How to complete this task:
The result should consist solely of the line containing "口コミをもっと読む (1件)" and the lines that follow it below, each reproduced exactly, the last line included.

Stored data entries

• • • • • • •

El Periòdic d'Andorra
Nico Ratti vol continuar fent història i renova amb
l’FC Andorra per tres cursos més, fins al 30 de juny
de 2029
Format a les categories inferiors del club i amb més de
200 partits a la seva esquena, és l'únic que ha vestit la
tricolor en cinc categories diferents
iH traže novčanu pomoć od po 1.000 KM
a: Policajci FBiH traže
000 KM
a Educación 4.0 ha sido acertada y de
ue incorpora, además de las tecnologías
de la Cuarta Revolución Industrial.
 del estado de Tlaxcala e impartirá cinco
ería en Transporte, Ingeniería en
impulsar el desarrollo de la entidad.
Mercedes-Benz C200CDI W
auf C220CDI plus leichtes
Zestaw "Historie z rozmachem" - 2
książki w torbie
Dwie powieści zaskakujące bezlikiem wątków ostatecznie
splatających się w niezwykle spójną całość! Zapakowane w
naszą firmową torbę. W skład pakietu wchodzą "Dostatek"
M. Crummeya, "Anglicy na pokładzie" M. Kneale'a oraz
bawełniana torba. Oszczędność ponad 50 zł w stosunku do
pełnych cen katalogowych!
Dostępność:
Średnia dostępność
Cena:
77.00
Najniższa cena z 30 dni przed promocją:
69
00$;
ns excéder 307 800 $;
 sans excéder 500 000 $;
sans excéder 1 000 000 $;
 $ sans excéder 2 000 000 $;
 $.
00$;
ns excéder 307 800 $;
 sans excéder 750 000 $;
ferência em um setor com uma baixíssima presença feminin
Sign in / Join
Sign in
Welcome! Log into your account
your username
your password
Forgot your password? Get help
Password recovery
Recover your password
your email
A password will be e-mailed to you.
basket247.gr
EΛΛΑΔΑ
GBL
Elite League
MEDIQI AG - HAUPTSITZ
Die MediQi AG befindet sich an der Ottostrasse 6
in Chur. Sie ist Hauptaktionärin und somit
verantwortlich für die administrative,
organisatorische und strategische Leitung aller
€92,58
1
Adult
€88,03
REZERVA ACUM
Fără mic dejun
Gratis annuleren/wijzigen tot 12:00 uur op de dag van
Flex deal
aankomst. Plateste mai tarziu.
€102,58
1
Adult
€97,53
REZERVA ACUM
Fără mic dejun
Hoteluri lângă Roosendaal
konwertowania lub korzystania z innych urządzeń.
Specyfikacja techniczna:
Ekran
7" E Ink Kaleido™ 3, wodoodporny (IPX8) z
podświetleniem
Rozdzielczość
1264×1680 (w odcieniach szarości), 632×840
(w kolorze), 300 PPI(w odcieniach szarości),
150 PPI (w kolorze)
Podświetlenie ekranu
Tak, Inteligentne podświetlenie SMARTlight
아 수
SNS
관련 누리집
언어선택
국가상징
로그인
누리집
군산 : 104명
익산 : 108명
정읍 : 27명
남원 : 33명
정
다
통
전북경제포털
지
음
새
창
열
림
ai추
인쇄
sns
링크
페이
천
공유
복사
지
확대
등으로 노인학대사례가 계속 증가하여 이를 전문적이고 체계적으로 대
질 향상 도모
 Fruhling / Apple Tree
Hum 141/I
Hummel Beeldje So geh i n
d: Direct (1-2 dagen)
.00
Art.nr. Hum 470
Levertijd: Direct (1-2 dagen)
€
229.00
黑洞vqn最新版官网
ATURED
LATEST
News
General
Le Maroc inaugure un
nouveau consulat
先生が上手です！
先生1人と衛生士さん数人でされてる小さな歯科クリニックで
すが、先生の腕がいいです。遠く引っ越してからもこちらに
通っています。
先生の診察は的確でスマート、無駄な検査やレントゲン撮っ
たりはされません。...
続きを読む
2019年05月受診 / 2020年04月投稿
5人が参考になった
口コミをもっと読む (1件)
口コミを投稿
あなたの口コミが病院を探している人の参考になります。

• • • • • • •

Completed exercise:
口コミをもっと読む (1件)
口コミを投稿
あなたの口コミが病院を探している人の参考になります。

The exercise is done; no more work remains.